Gewiß, man muß ihn zum Grunde  legen,  sofern es eben der Grund  ist.  Nur diesen Grund, wir haben ihn nicht voraus in irgendwie fertiger Gestalt, es gilt vielmehr ihn erst zu entdecken, das heißt gerade im ernsten Sinne ihn zum Grund erst zu legen, als Grund erst zu setzen. Die Logik kann nach ihm, eben sofern es der Ursprung alles Logischen sein soll, nur zurück fragen.  Also kann und muß man ihn gewiß an den Anfang der Logik stellen, aber nur im Sinne der Frage, der universalen Aufgabe der Logik, nicht als hätte man an ihm voraus ein lösendes Prinzip. Die logische Frage ist die Frage des Ursprungs; aber aus diesem Quell wie mit untergehaltenem Becher (da er doch ewig fließe) schöpfen können wir nicht. Denn, stets inmitten nicht des Faktums, sondern des Fieri [Gemachtes - wp] der Erkenntnis, stehen wir eben nicht beim Ursprung, sondern haben erst den Weg zu ihm hinauf zu erfragen. Nur daß, da dieser starke Strom der Erkenntnis fließt, auch ein Quell sein müsse, aus dem er fließt, und zu diesem Quell auch hinaufzusteigen möglich sein müsse, das darf man getrost an den Anfang stellen.

Doch dürfen wir uns selbst hierbei noch nicht beruhigen. Das Gleichnis des Quells weist schon auf die Schwierigkeit: mit welchem Recht fordert man  einen  Quell? Zieht nicht ein Strom seine Wässer aus tausend Quellen, aus einem Quellgebiet, sehr viel weiter als welches er selbst einnimmt? Welche Verwirrungen hat nicht in der Philosophie die Suche nach "dem" Prinzip geschaffen, welches, der Zahl nach eines, das All der Dinge oder wenigstens der Erkenntnis aus sich sollte hervorfließen lassen! So ein Metaphysiker verfährt im Grunde nicht klüger als jener Knabe, der mit der Hand die Donauquelle zuhielt und dachte: nun wird die ganze Donau austrocknen. So dürfen wir also den Ursprung nicht verstehen, als eine einzige Stelle, wo das All gleichsam seinen Mund öffne, um uns sein Geheimnis zu verraten. Gerade die Forderung der Einzahl des Prinzips würde den Ursprung zum bloßen Anfang verflachen. Und seine Annahme bliebe gerade dann willkürlich. Denn anfangen läßt sich, wo man nur will; kraft des ursprünglichen Zusammenhanges aller schöpferischen Faktoren des Denkens würde man gleich zwingend von jedem richtig getroffenen Punkt zu den anderen kontinuierlich übergehen können. Aber eben deshalb ist der eine so wenig wie der andere Anfang der alleinige und ganze Ursprung. Die Einheit des Erkenntnisgrundes kann nicht den dürftigen Sinn einer logischen Eins haben, von der aus und mit der dann weiter zu zählen wäre; sondern diese Einheit kann nur die jenes allbefassenden  Zusammenhanges  sein, durch die jedes herausgehobene einzelne Element des Denkens die anderen alle zwingend herbeiführt und scheinbar aus sich heraus setzt. Dann aber ist umso klarer, daß man mit dieser Einheit nicht, als ob sie gegeben sei, beginnen kann, sondern beginnen läßt sich mit ihr nur in dem Sinne, daß das Ganze der logischen Aufgabe damit voraus bezeichnet sei. Das ist immerhin nicht wenig, denn die Aufgabenstellung bleibt leitend für den ganzen Aufbau des logischen Systems. Aber der Gedanke, die Forderung des Systems, die Frage nach ihm ist selbst nicht das System, auch nicht sein erstes Glied, sondern liegt ihm ganz voraus; sie gehört also nicht eigentlich selbst schon ins System.

______

◆ Aufgabe a
Beantworte zum Textauszug über den Ursprung der Logik:
(i) Was kann die Logik laut dem Textauszug nach dem Grund nur tun?
(ii) Was tat der Knabe, mit dem ein Metaphysiker verglichen wird, und was dachte er dabei?
(iii) Wozu würde die Forderung der Einzahl des Prinzips den Ursprung verflachen?
Der Textauszug und die Einträge sind voneinander unabhängiges Material.

◆ Bereitgestellte Daten

______

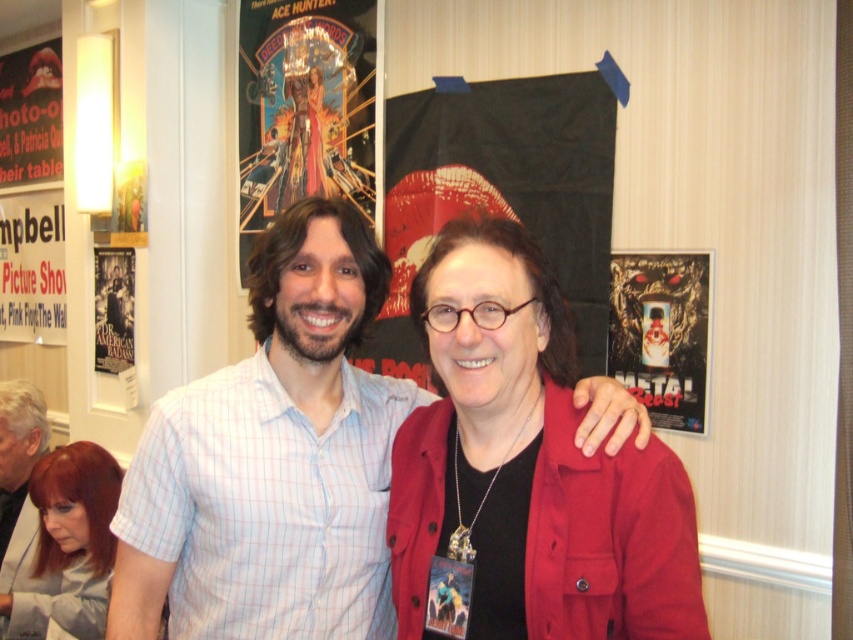
Looking at this image, you are a photographer trying to capture a closeup of the ACE HUNTER poster in the background. The camera you are using has a limited field of view. The ACE HUNTER poster is located at the center of the image. There is an obstruction in the form of a red jacket worn by the person on the right. The obstruction is at point (527, 467). To avoid the obstruction, you need to know if the ACE HUNTER poster is to the left or right of the red jacket. Which side is the ACE HUNTER poster relative to the red jacket?

The ACE HUNTER poster is at the center of the image, and the point (527, 467) marks the matte red jacket at center. Since both are at the center, the ACE HUNTER poster is directly behind the red jacket, making it obscured.

You are a photographer trying to capture a closeup of the shiny red hair at lower left. According to the coordinates provided, where should you focus your camera lens?

The shiny red hair at lower left is located at point (62, 547), so focus the camera lens there.

You are a photographer adjusting your camera settings to capture the ACE HUNTER poster in the background. The poster has a woman in a red dress. There is a point labeled as point (62, 547) in the image. What is the purpose of this point?

The point (62, 547) indicates the location of shiny red hair at lower left, which is part of the ACE HUNTER poster illustration.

______

◆ Aufgabe b
Welche Zeilen der Einträge enthalten das Wort „focus“? Entnimm jede solche Zeile vollständig und beachte dabei die Groß- und Kleinschreibung.

◆ Lösung a
(i) Sie kann nach ihm nur zurück fragen.
(ii) Er hielt mit der Hand die Donauquelle zu und dachte, nun werde die ganze Donau austrocknen.
(iii) Zum bloßen Anfang.

◆ Lösung b
You are a photographer trying to capture a closeup of the shiny red hair at lower left. According to the coordinates provided, where should you focus your camera lens?
The shiny red hair at lower left is located at point (62, 547), so focus the camera lens there.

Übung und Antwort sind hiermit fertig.